**Exercise details:** In the podcast excerpt about holiday parties, what should you listen to when you're unsure whether to go to a party you feel you have to attend?

**Quoted passage:**
┄┄┄┄┄┄

Can you put it in there for me?
So that's something else
around the holiday season.
Or any season if you're going
somewhere that you just don't want
that pressure of do you have a drink?
But I think the biggest one is that
expectation of what time you do
have to, you do have to go home.
And remember, you don't have to go either.
If there's something, you know, we
have so many things that we feel
like we are obligated and sure.
Maybe.
You know, your spouse's company holiday
party or your best friend throws a party.
Um, and you feel like
you need to go to those.
But again, just give yourself time
management and for the ones that are on
maybe the peripheral, if you're like, I
don't really know if I want to go to this,
but I feel like I have to, for some reason
or another, just listen to your body.
Always, I always say that.
And if for some reason it doesn't
feel like a fuck yes, it's a hell no.
Remember And not a hell no.
In a way of like, we don't like
you or screw you or whatever,
but just it's a hell no.
If something's telling me that I need to
honor myself and that's not what I want
to be doing this evening, or I can't go to
three parties this week, four parties this
week, even when I remember I was drinking,
you know, sometimes you've got 3, 4, 5.
Christmas holiday parties,
you know, in one week.
That can get especially exhausting.
So be okay.
Prioritizing what makes sense for you
and just remember, give yourself grace.
Always, always, whether it's being
a mom, being a partner, being in the
holiday season, we all have times
where we're feeling overwhelmed and
life feels a little bit unmanageable,
and I know that I am feeling that
right now, but I will get through it.
I'm in the opposite place of where I
wanna be at this moment as I put this
podcast out into the world, my pathless
card this morning, but I know that.
Part of finding my path
again, is by acknowledging it.
There's so much, um, shame or we're taught
to have shame around, you know, when we
do feel sad or have a depression bout or
an anxious bout, or whatever it may be.

┄┄┄┄┄┄

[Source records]
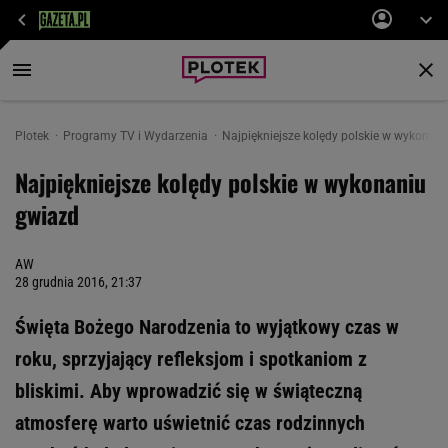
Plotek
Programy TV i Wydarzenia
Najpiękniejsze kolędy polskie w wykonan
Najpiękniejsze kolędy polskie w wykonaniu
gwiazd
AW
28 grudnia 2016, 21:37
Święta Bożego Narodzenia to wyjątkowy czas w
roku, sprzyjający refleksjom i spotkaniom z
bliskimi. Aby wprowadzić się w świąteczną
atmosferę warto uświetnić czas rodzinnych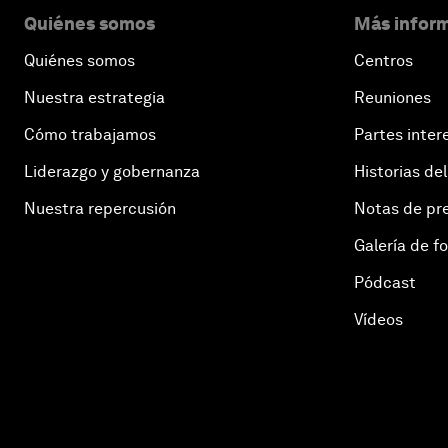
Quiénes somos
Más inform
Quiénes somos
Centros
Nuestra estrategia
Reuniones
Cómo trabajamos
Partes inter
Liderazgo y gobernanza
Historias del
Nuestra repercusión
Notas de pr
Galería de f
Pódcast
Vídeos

┄┄┄┄┄┄

**Output of the exercise:** Your body.